Steve Dustrude '73 | Alumni Board Profile
Alumni Board Member Steve Dustrude answers questions about Pacific University.
What is your favorite thing about Pacific University?
The small size and sense of family. When I attended in the early 70s, I knew everyone on campus by sight, if not by name and that was a great feeling. Also, the personal interest shown by professors. I always felt like my success was important to them. They always had time to talk with me about classes and life.
What do you enjoy most about being a part of the Pacific community?
Having attended a small high school (100 students) and having grown up in a small farming/logging/ranching community, I appreciated the intimacy of the Pacific community, as opposed to attending larger universities like the U of Oregon. Also, having come from a very non-diverse community, I thoroughly enjoyed the diversity of Pacific in terms of the students, not only the economic diversity, but also the cultural diversity.
Why do you think Pacific is a high-quality place for students to attend? What do you think sets Pacific apart from other Universities?
Again, the small class sizes, the interest by professors. Also, the opportunities to be involved in more than just the academic side of college. At Pacific, a student can be involved in student government, drama, music, athletics to a degree that would be much more difficult in a larger university.
What is one thing you would change about the University if you had the power to do so?
Make Pacific more affordable for students. This isn’t unique to Pacific, but students today often leave college with debt that holds them down for years to come. Another thing I would like to change is what I have noticed to be a decreased cultural diversity among students, compared to when I was on campus in the 70s. When attending campus events while my daughter attended from 2001-2008 (undergrad exercise science and doctoral PT programs), both my wife and I saw very little cultural diversity among students compared to our experience. I think that kind of life experience is very, very important as our world becomes smaller every day.
What do you admire most about the University?
At this point, I guess I admire most Pacific’s commitment to make sure Pacific is relevant, especially by increasing their presence in the health care professions. This suggests some long-term thinking, which is key to keeping Pacific relevant to students needs. The recent building on campus and at the Hillsboro site also impresses me; suggesting Pacific has been successful getting grants, donations of a significant nature.
What is your fondest memory from your time at Pacific?
Loaded question, but certainly meeting my future wife, Cyndy, at Pacific, is my fondest memory.

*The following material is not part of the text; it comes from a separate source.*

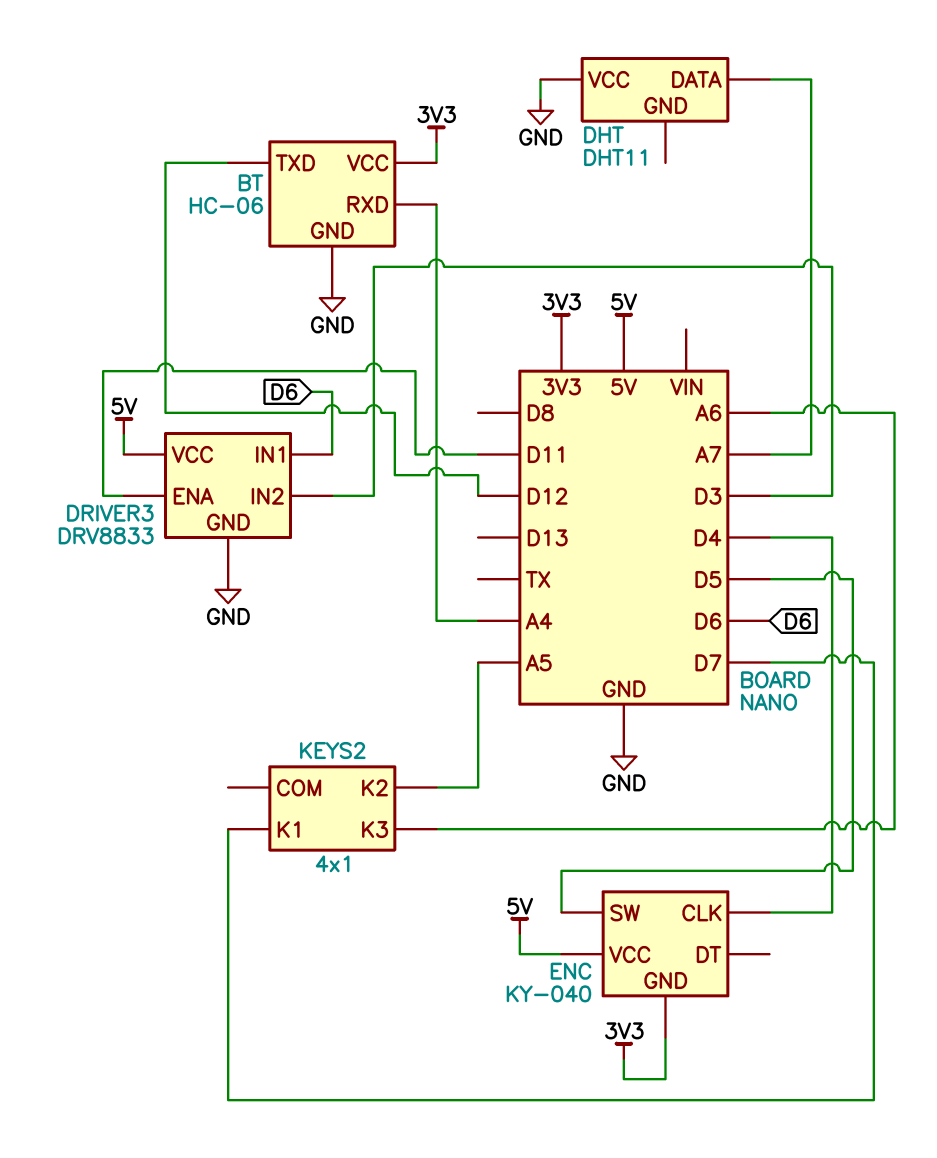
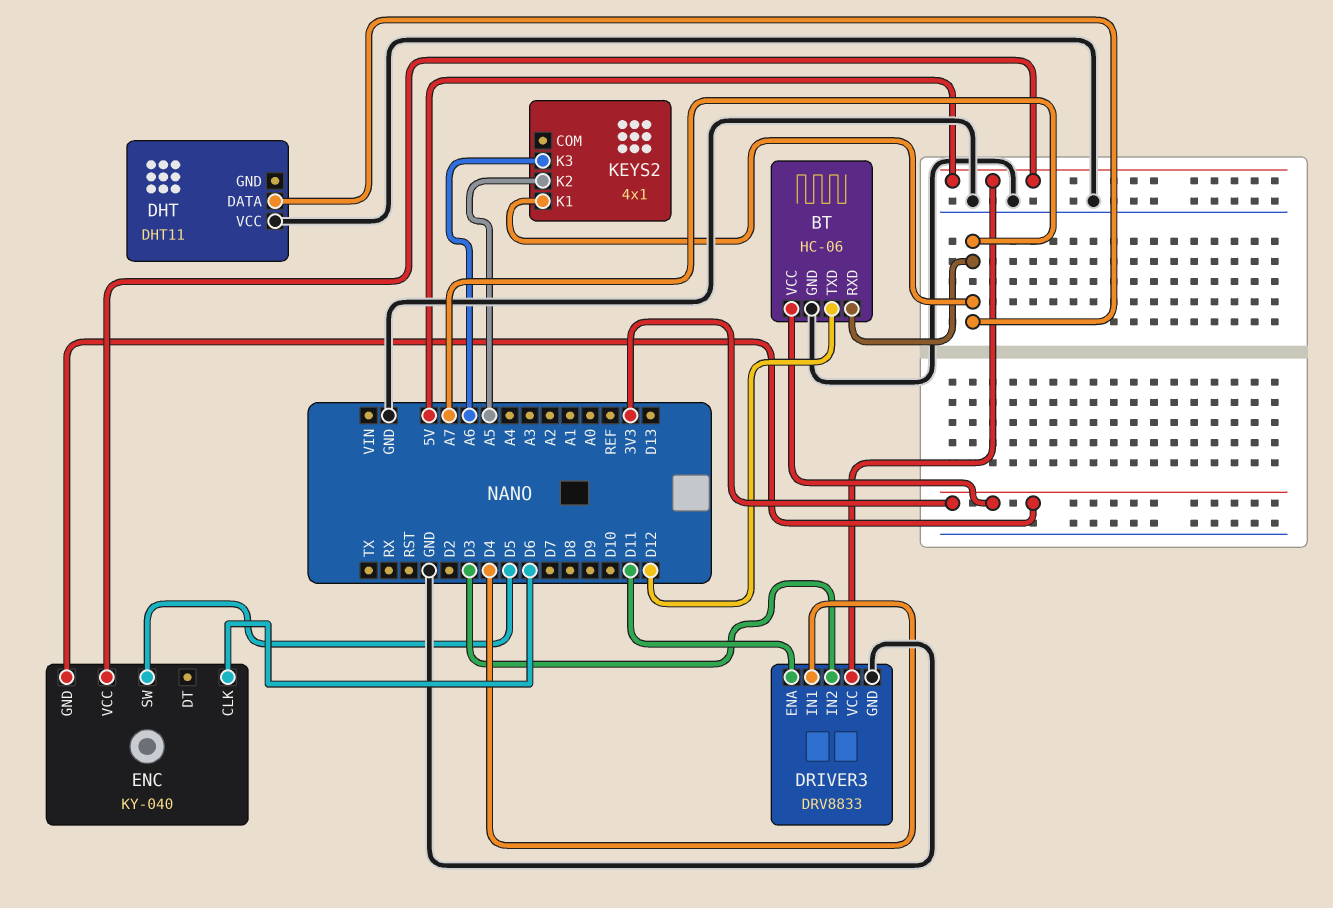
BT pin RXD: A4 -> A7
DRIVER3 pin IN1: D6 -> D4
ENC pin CLK: D4 -> D6
KEYS2 pin K1: D7 -> A7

Why did you decide to take a position on the board?
I was asked, and I have a hard time saying “no”. Actually, I had thought about becoming more involved in something like this related to Pacific for a number of years, and now in retirement, I feel I have the time to do it. Also, even more than my own positive feelings from attending Pacific, I feel Pacific was the PERFECT setting for my youngest daughter. It was an ideal match for her. Consequently, I have felt I needed to be more involved, to “give back” in some way to a school that has been so good to my family and me.
What do you like to do when you’re not working?
In retirement, I am involved in a number of education related activities in the Springfield/Eugene area, including participation on a couple of Springfield School District committees as a community member (I taught for 31 years in Springfield); being on the Springfield/Eugene Habitat for Humanity Board of Directors; being a member of the Ford Family Foundation Scholarship review committee for Ford Scholars. I also love Oregon Duck athletics, playing golf, traveling, and reading. My wife continues to work, so I especially enjoy when she is able to take vacation time, so we can travel. Our most rewarding trip in the last few years was one to Russia.
What do you think is the most important quality in a person?
What is/are your favorite phrase/words of wisdom?
I believe the following words, said by the late, great Oregon distance runner, Steve Prefontaine, to be very powerful: “To give anything less than your very best, is to sacrifice the gift.”
What is something you have always wanted to do?
I’m not sure of the real intent of this question, but other than traveling to Norway, where my family originally came from, I guess playing golf at St. Andrews in Scotland.
What is the most adventurous thing you have ever done?
Traveling to Russia, where you not only need a passport and visa, but also documents that track your whereabouts in the country. Due to some unusual circumstances, my wife and I didn’t have the tracking documents, so while on our own in St. Petersburg, where it seemed there were police or military at every street corner, we were very nervous.
If you could have dinner with anybody who would it be?
There would be a number of people, so it’s very difficult to choose one, and I’m not sure if the question is restricted to people from the past or present. So, I would pick my paternal great-grandparents, who emigrated from the Buskarud Valley in Norway. I would love to hear about their life in Norway.
If you could be born in a different time period, what would it be?
In the future, perhaps 100 years from now. I would love to see how the world has changed, and hopefully for the better.
What is one skill you don’t have but wish you did?
Easy one. After a rather unsuccessful attempt at piano lessons as a young boy, I wish I had learned to play a musical instrument, so I could play it today. I am envious of people who play, as they seem to get so much enjoyment from it. My wife and two daughters all play the flute quite well, and I feel that musical piece is lacking in my overall education.